With all cities having recently been stripped of redevelopment money by state lawmakers -- the "most dynamic tool cities had" -- Linn said Ceres "really needs a plan." He likened it to a football game, stating "unless you have a plan you won't win the game." Linn also made it clear that a plan won't result in an immediate interest in developing in Ceres.

"Economic development is a tough thing to do," Linn said, adding that city staff must continue "doing the hard work and knocking on doors."

In his pitch, Linn said Urban Futures will taylor a realistic and flexible program to target specific commercial and industrial firms that is not intended to sit on the shelf. He observed that many cities pay a lot of money for plans that do nothing because they "paint a broad brush approach."
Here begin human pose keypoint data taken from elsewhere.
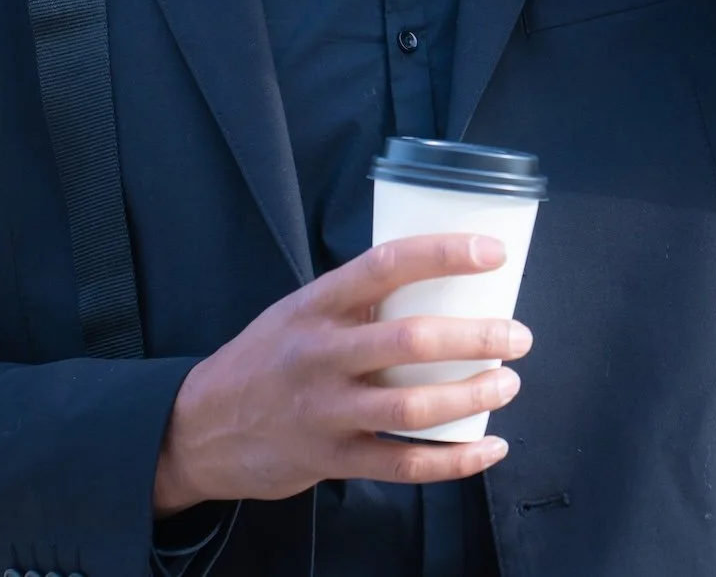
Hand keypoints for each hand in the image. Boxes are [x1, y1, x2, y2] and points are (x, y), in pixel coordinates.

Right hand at [152, 234, 532, 512]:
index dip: (444, 254)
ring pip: (413, 406)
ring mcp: (325, 411)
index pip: (386, 265)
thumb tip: (437, 280)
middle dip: (477, 337)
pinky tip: (489, 447)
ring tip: (508, 383)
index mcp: (315, 305)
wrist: (199, 428)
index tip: (492, 252)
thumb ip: (356, 300)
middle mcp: (320, 355)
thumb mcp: (298, 312)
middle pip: (410, 341)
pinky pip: (404, 463)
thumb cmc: (265, 360)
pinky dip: (456, 460)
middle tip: (517, 334)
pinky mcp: (331, 460)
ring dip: (473, 395)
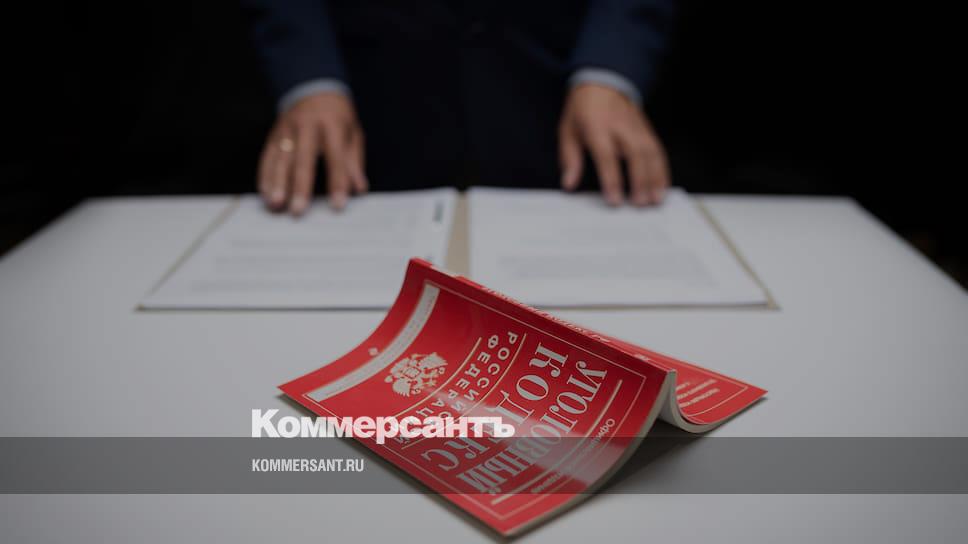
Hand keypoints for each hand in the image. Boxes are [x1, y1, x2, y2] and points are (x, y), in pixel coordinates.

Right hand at [258, 92, 366, 214]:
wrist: (312, 87)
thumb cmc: (337, 116)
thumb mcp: (352, 133)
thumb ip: (354, 161)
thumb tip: (359, 189)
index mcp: (332, 124)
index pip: (336, 156)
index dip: (338, 182)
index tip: (338, 205)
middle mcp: (307, 125)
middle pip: (303, 159)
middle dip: (300, 186)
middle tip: (298, 210)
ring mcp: (287, 129)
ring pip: (280, 158)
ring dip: (276, 183)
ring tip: (275, 205)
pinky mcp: (274, 133)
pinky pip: (267, 156)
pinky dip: (265, 175)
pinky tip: (264, 193)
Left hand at [558, 84, 669, 205]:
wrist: (603, 83)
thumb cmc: (582, 111)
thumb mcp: (567, 131)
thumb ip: (569, 159)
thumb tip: (569, 184)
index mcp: (596, 126)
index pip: (606, 155)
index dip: (612, 179)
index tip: (615, 200)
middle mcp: (620, 126)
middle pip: (635, 154)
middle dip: (640, 180)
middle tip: (640, 204)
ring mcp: (636, 127)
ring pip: (651, 153)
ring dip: (655, 177)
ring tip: (655, 200)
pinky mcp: (647, 130)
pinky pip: (658, 150)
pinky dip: (662, 169)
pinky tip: (662, 186)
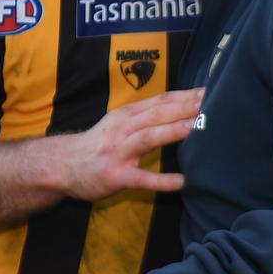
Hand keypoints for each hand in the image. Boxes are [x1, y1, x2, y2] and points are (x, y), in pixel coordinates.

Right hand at [57, 88, 203, 201]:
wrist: (63, 164)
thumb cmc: (98, 144)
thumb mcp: (119, 123)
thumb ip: (146, 117)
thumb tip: (180, 108)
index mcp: (127, 115)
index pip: (160, 100)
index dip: (185, 95)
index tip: (209, 91)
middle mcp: (123, 128)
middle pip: (157, 114)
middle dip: (184, 108)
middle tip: (210, 104)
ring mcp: (118, 152)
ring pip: (148, 138)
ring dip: (172, 131)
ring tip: (196, 129)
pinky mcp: (115, 176)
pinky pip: (141, 178)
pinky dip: (161, 180)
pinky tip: (181, 182)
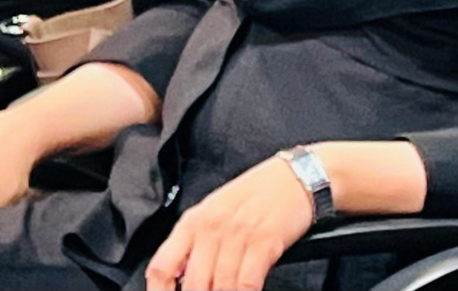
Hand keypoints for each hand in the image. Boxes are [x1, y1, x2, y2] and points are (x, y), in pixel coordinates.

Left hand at [144, 153, 314, 290]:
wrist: (295, 177)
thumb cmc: (256, 194)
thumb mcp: (215, 210)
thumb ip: (195, 242)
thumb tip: (178, 277)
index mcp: (193, 221)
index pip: (161, 266)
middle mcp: (211, 228)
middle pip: (192, 284)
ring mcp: (237, 235)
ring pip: (221, 287)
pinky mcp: (264, 242)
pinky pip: (247, 283)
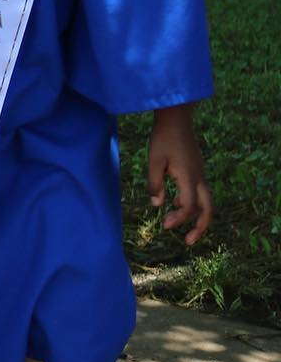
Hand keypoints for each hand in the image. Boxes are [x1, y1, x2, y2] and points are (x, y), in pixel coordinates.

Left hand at [148, 104, 213, 245]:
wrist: (176, 119)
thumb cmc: (163, 138)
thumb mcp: (154, 160)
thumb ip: (155, 183)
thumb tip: (157, 205)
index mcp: (189, 177)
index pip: (189, 207)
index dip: (179, 219)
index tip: (166, 225)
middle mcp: (199, 178)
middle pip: (208, 210)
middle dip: (200, 228)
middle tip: (187, 242)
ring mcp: (200, 174)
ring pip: (206, 202)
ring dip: (197, 216)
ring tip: (180, 225)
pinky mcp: (197, 170)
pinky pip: (200, 193)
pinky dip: (192, 203)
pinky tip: (175, 203)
Urban Futures' plan will assess Ceres' commercial base, see what's missing, examine the city's liabilities, examine impediments to growth, analyze public infrastructure and determine which companies Ceres would have the greatest chance of landing. The plan will also outline ways the city of Ceres can retain and expand the businesses that are already here.

"We have to be extremely imaginative. There's a lot to be done."

Linn said Ceres enjoys a stable political environment, which many business leaders look at as they decide if they want to locate in a community.

Urban Futures has developed implementation plans for over 100 California cities, said Linn, and helped the city of Manteca to develop Bass Pro Shop and Field of Dreams and a 600-acre industrial park in Dinuba.

The plan is expected to be available for public review in May and will involve a stakeholders workship.

"Everybody has got to buy-in," said Linn.

Acting City Manager Art deWerk said Ceres has not had an economic development plan but said "we need this ... it's critical to our future."

"Other communities have plans, they have energies, they are going places." He said Ceres faces a "future of mediocrity" without one.

A number of audience members chimed in.

Dustin Pack, chairman of the Chamber, said the Chamber supports implementation of a business plan.

Ceres resident Hugo Molina said Ceres is already a great place but said "we would like to see downtown grow and this become a business friendly city."

Former Councilman Guillermo Ochoa approached the podium and called for Ceres residents to pressure Citizens for Ceres to drop its opposition to the Mitchell Ranch Shopping Center to see some immediate economic development.

Bill Bassett, president of the Alliance of Stanislaus County, said he senses Ceres has a hunger for "something better" than it's experienced.

"You are what you are but it doesn't mean that you stay that way," said Bassett.

Bassett asserted that the community must have commitment in its stomach to see Ceres through the long-term process of economic development. The council will also have to manage expectations without overnight success. He encouraged the council to go with creation of a plan, saying "you have to spend money to achieve the readiness that you need."

Bassett also extended help from hid staff at the Alliance to help out with the process.

"We stand ready to work with you," Bassett told the council.

Durossette said he is eager to have Ceres establish its own business identity.

"We're not just the city between Modesto and Turlock," said Council Bret Durossette. "We're Ceres for crying out loud."

Councilman Eric Ingwerson said in today's competitive business world "if we don't do anything we're moving backwards." He said the plan would be a "giant step in the right direction."

Vice Mayor Ken Lane echoed those remarks, saying "if we do nothing, we're going to end up with nothing."

Mayor Chris Vierra said the council may catch flak for spending the money but stated "having no road map is a dangerous recipe for disaster."

"We don't know what businesses to go after so we're waiting for the phone to ring and ladies and gentleman those days are long gone," said the mayor.

Helping Briggs connect with Urban Futures with the economic development strategy will be Senior Planner Tom Westbrook, City Engineer Toby Wells and Recreation Coordinator Traci Farris.